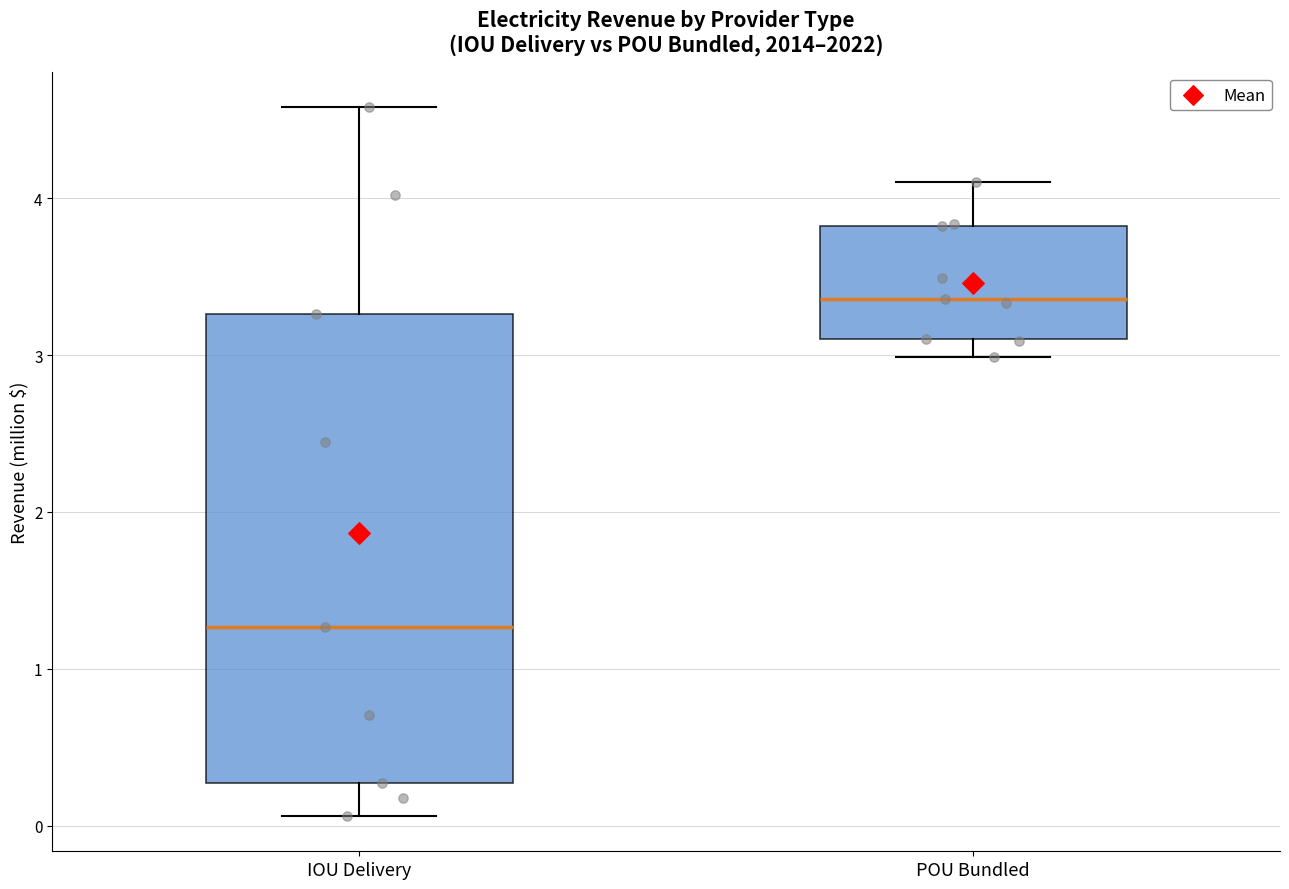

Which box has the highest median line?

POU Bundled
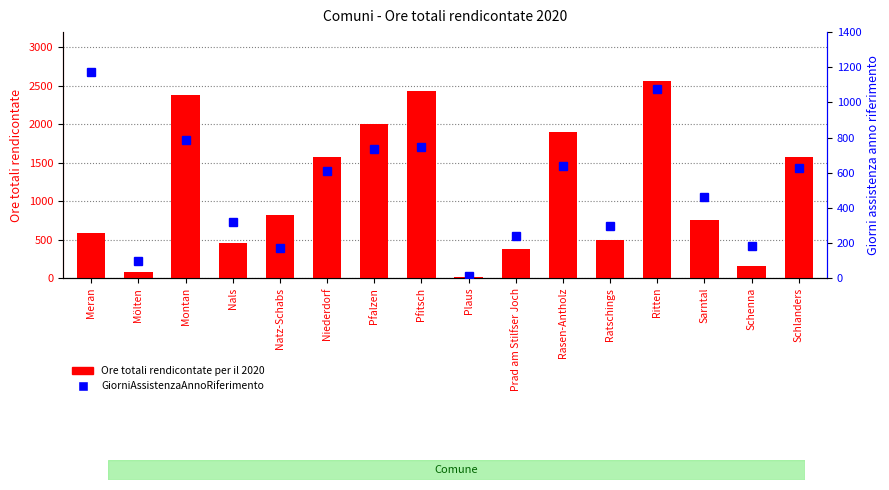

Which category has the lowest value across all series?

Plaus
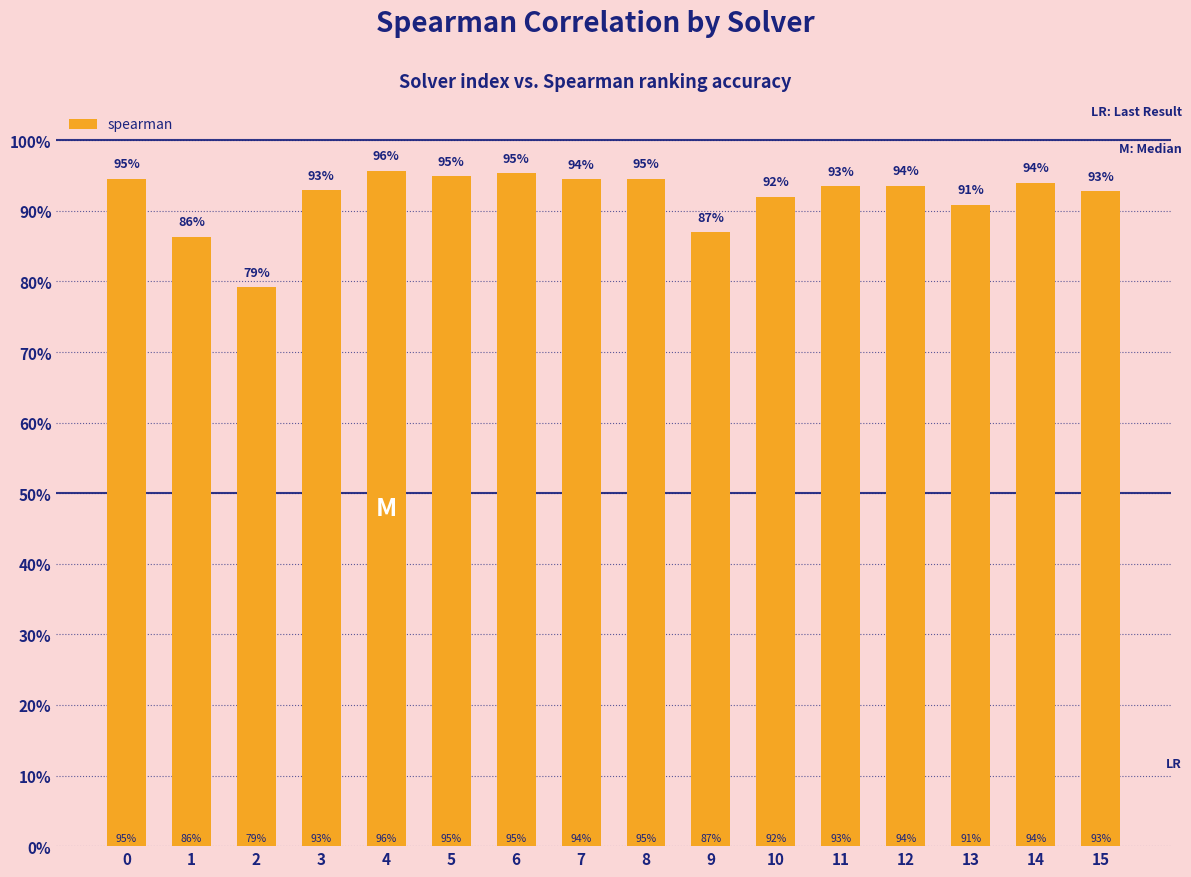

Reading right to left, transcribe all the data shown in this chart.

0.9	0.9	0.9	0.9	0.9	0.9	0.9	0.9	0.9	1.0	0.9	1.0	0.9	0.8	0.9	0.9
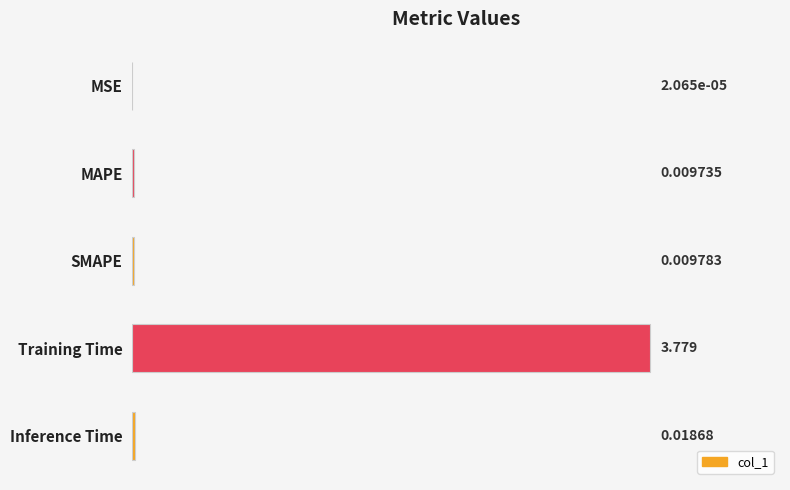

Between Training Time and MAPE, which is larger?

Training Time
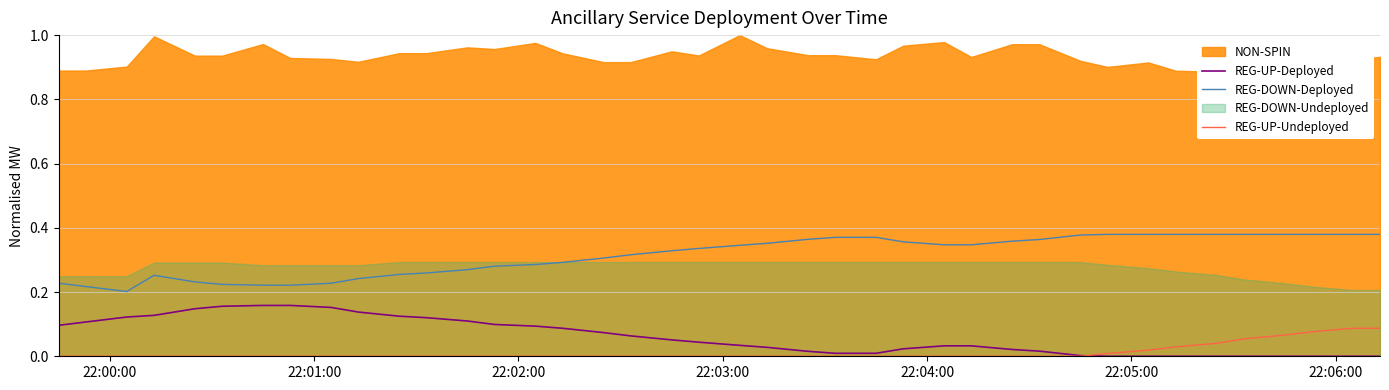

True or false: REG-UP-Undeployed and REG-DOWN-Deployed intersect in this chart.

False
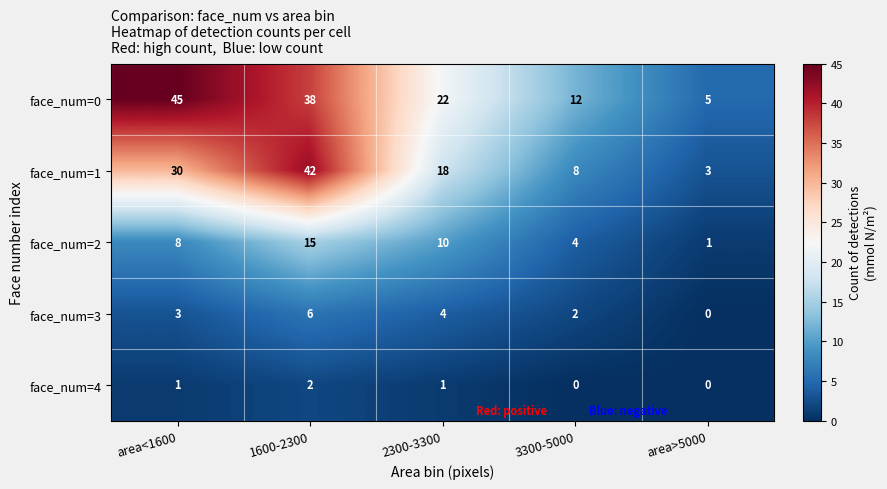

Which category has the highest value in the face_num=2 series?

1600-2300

- - - - -

Pick out every line in the entries above that contains the string "series", matching case exactly, and copy each of those lines.

Which category has the lowest value across all series?
Which category has the highest value in the face_num=2 series?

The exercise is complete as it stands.